§ WORK TASK: Give back every record below, character for character.

§ Dataset entries:
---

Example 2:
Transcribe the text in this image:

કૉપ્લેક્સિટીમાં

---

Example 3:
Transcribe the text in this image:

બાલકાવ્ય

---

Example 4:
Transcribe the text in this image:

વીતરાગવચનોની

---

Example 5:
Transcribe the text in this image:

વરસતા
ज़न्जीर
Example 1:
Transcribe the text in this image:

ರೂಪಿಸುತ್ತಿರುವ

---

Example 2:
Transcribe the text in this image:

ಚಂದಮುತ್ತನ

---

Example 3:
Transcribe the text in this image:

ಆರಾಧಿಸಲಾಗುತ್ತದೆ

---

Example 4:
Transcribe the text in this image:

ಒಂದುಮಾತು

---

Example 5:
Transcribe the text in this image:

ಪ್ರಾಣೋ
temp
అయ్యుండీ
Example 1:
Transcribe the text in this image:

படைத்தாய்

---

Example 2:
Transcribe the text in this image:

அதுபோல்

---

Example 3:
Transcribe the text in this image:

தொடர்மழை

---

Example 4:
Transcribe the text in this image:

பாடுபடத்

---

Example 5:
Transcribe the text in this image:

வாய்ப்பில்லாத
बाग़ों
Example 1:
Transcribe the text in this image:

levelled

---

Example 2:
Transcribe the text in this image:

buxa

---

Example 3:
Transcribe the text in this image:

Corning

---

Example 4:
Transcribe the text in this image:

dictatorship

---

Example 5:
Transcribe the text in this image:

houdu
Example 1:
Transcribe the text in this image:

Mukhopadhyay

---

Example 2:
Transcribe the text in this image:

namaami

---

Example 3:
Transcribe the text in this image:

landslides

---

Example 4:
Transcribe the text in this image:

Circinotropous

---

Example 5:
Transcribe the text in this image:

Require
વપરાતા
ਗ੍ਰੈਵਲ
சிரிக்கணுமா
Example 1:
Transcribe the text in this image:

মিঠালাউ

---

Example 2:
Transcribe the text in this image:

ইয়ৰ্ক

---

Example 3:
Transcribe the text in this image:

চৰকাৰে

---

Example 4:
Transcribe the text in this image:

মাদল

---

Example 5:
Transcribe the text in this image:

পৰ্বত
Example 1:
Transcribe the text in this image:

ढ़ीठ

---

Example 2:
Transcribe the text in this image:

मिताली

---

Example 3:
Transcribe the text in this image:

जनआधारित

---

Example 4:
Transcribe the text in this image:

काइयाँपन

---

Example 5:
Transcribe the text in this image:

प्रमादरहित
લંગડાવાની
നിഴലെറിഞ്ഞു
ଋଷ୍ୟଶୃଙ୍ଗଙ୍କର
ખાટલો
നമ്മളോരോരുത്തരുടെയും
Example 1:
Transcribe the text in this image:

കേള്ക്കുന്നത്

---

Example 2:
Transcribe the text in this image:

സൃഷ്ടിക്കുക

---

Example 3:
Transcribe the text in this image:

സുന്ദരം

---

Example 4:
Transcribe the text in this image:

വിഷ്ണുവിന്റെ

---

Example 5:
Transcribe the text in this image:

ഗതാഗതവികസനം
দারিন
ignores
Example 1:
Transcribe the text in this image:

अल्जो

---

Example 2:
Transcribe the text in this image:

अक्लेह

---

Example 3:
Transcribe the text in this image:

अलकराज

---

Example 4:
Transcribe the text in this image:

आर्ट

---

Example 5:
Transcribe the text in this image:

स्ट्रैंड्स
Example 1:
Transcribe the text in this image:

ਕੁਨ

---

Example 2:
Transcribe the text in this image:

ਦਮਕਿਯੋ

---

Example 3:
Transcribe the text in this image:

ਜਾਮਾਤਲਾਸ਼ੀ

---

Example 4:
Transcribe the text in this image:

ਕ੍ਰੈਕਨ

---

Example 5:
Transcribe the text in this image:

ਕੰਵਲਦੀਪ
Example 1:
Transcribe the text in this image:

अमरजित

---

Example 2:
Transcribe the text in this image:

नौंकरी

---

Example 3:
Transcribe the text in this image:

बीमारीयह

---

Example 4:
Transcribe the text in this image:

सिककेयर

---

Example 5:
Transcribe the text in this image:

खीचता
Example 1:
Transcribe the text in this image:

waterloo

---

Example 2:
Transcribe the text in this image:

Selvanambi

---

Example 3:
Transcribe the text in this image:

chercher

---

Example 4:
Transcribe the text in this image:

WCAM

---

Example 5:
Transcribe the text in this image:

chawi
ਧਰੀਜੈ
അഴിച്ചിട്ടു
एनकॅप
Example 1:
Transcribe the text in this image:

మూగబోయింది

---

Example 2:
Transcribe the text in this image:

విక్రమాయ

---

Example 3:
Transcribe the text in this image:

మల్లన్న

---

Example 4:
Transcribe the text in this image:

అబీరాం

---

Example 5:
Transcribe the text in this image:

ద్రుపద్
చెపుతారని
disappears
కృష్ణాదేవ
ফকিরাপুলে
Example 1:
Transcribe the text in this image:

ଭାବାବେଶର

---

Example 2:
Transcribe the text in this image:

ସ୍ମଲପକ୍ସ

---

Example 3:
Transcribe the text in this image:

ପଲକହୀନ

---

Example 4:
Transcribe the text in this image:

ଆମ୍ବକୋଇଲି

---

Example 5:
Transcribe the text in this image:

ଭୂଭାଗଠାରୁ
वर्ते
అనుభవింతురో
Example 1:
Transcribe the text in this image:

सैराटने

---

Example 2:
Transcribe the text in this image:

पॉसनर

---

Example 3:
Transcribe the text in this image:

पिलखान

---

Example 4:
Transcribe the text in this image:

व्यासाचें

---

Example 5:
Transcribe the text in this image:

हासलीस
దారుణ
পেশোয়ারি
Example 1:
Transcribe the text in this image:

§ TASK ANSWER:
---

Example 2:
Transcribe the text in this image:

કૉપ્લેક્સિટીમાં

---

Example 3:
Transcribe the text in this image:

બાલકાવ્ય

---

Example 4:
Transcribe the text in this image:

વીતરાગવચનોની

---

Example 5:
Transcribe the text in this image:

વરસતા
ज़न्जीर
Example 1:
Transcribe the text in this image:

ರೂಪಿಸುತ್ತಿರುವ

---

Example 2:
Transcribe the text in this image:

ಚಂದಮುತ್ತನ

---

Example 3:
Transcribe the text in this image:

ಆರಾಧಿಸಲಾಗುತ್ತದೆ

---

Example 4:
Transcribe the text in this image:

ಒಂದುಮಾತು

---

Example 5:
Transcribe the text in this image:

ಪ್ರಾಣೋ
temp
అయ్యుండీ
Example 1:
Transcribe the text in this image:

படைத்தாய்

---

Example 2:
Transcribe the text in this image:

அதுபோல்

---

Example 3:
Transcribe the text in this image:

தொடர்மழை

---

Example 4:
Transcribe the text in this image:

பாடுபடத்

---

Example 5:
Transcribe the text in this image:

வாய்ப்பில்லாத
बाग़ों
Example 1:
Transcribe the text in this image:

levelled

---

Example 2:
Transcribe the text in this image:

buxa

---

Example 3:
Transcribe the text in this image:

Corning

---

Example 4:
Transcribe the text in this image:

dictatorship

---

Example 5:
Transcribe the text in this image:

houdu
Example 1:
Transcribe the text in this image:

Mukhopadhyay

---

Example 2:
Transcribe the text in this image:

namaami

---

Example 3:
Transcribe the text in this image:

landslides

---

Example 4:
Transcribe the text in this image:

Circinotropous

---

Example 5:
Transcribe the text in this image:

Require
વપરાતા
ਗ੍ਰੈਵਲ
சிரிக்கணுமா
Example 1:
Transcribe the text in this image:

মিঠালাউ

---

Example 2:
Transcribe the text in this image:

ইয়ৰ্ক

---

Example 3:
Transcribe the text in this image:

চৰকাৰে

---

Example 4:
Transcribe the text in this image:

মাদল

---

Example 5:
Transcribe the text in this image:

পৰ্বত
Example 1:
Transcribe the text in this image:

ढ़ीठ

---

Example 2:
Transcribe the text in this image:

मिताली

---

Example 3:
Transcribe the text in this image:

जनआधारित

---

Example 4:
Transcribe the text in this image:

काइयाँपन

---

Example 5:
Transcribe the text in this image:

प्रमादरहित
લંગડાવાની
നിഴലെറിഞ്ഞു
ଋଷ୍ୟଶୃଙ୍ଗଙ୍କର
ખાટલો
നമ്മളോരോരുത്തരുടെയും
Example 1:
Transcribe the text in this image:

കേള്ക്കുന്നത്

---

Example 2:
Transcribe the text in this image:

സൃഷ്ടിക്കുക

---

Example 3:
Transcribe the text in this image:

സുന്ദരം

---

Example 4:
Transcribe the text in this image:

വിഷ്ണുവിന്റെ

---

Example 5:
Transcribe the text in this image:

ഗതാഗതവികസനം
দারিন
ignores
Example 1:
Transcribe the text in this image:

अल्जो

---

Example 2:
Transcribe the text in this image:

अक्लेह

---

Example 3:
Transcribe the text in this image:

अलकराज

---

Example 4:
Transcribe the text in this image:

आर्ट

---

Example 5:
Transcribe the text in this image:

स्ट्रैंड्स
Example 1:
Transcribe the text in this image:

ਕੁਨ

---

Example 2:
Transcribe the text in this image:

ਦਮਕਿਯੋ

---

Example 3:
Transcribe the text in this image:

ਜਾਮਾਤਲਾਸ਼ੀ

---

Example 4:
Transcribe the text in this image:

ਕ੍ਰੈਕਨ

---

Example 5:
Transcribe the text in this image:

ਕੰਵਲਦੀਪ
Example 1:
Transcribe the text in this image:

अमरजित

---

Example 2:
Transcribe the text in this image:

नौंकरी

---

Example 3:
Transcribe the text in this image:

बीमारीयह

---

Example 4:
Transcribe the text in this image:

सिककेयर

---

Example 5:
Transcribe the text in this image:

खीचता
Example 1:
Transcribe the text in this image:

waterloo

---

Example 2:
Transcribe the text in this image:

Selvanambi

---

Example 3:
Transcribe the text in this image:

chercher

---

Example 4:
Transcribe the text in this image:

WCAM

---

Example 5:
Transcribe the text in this image:

chawi
ਧਰੀਜੈ
അഴിച്ചിട്ടു
एनकॅप
Example 1:
Transcribe the text in this image:

మూగబోయింది

---

Example 2:
Transcribe the text in this image:

విక్రమాయ

---

Example 3:
Transcribe the text in this image:

మల్లన్న

---

Example 4:
Transcribe the text in this image:

అబీరాం

---

Example 5:
Transcribe the text in this image:

ద్రుపద్
చెపుతారని
disappears
కృష్ణాదేవ
ফকিরাপুলে
Example 1:
Transcribe the text in this image:

ଭାବାବେଶର

---

Example 2:
Transcribe the text in this image:

ସ୍ମଲପକ୍ସ

---

Example 3:
Transcribe the text in this image:

ପଲକହୀନ

---

Example 4:
Transcribe the text in this image:

ଆମ୍ବକୋଇଲି

---

Example 5:
Transcribe the text in this image:

ଭୂଭାଗଠାରୁ
वर्ते
అనుభవింతురో
Example 1:
Transcribe the text in this image:

सैराटने

---

Example 2:
Transcribe the text in this image:

पॉसनर

---

Example 3:
Transcribe the text in this image:

पिलखान

---

Example 4:
Transcribe the text in this image:

व्यासाचें

---

Example 5:
Transcribe the text in this image:

हासलीस
దారుణ
পেশোয়ারি
Example 1:
Transcribe the text in this image:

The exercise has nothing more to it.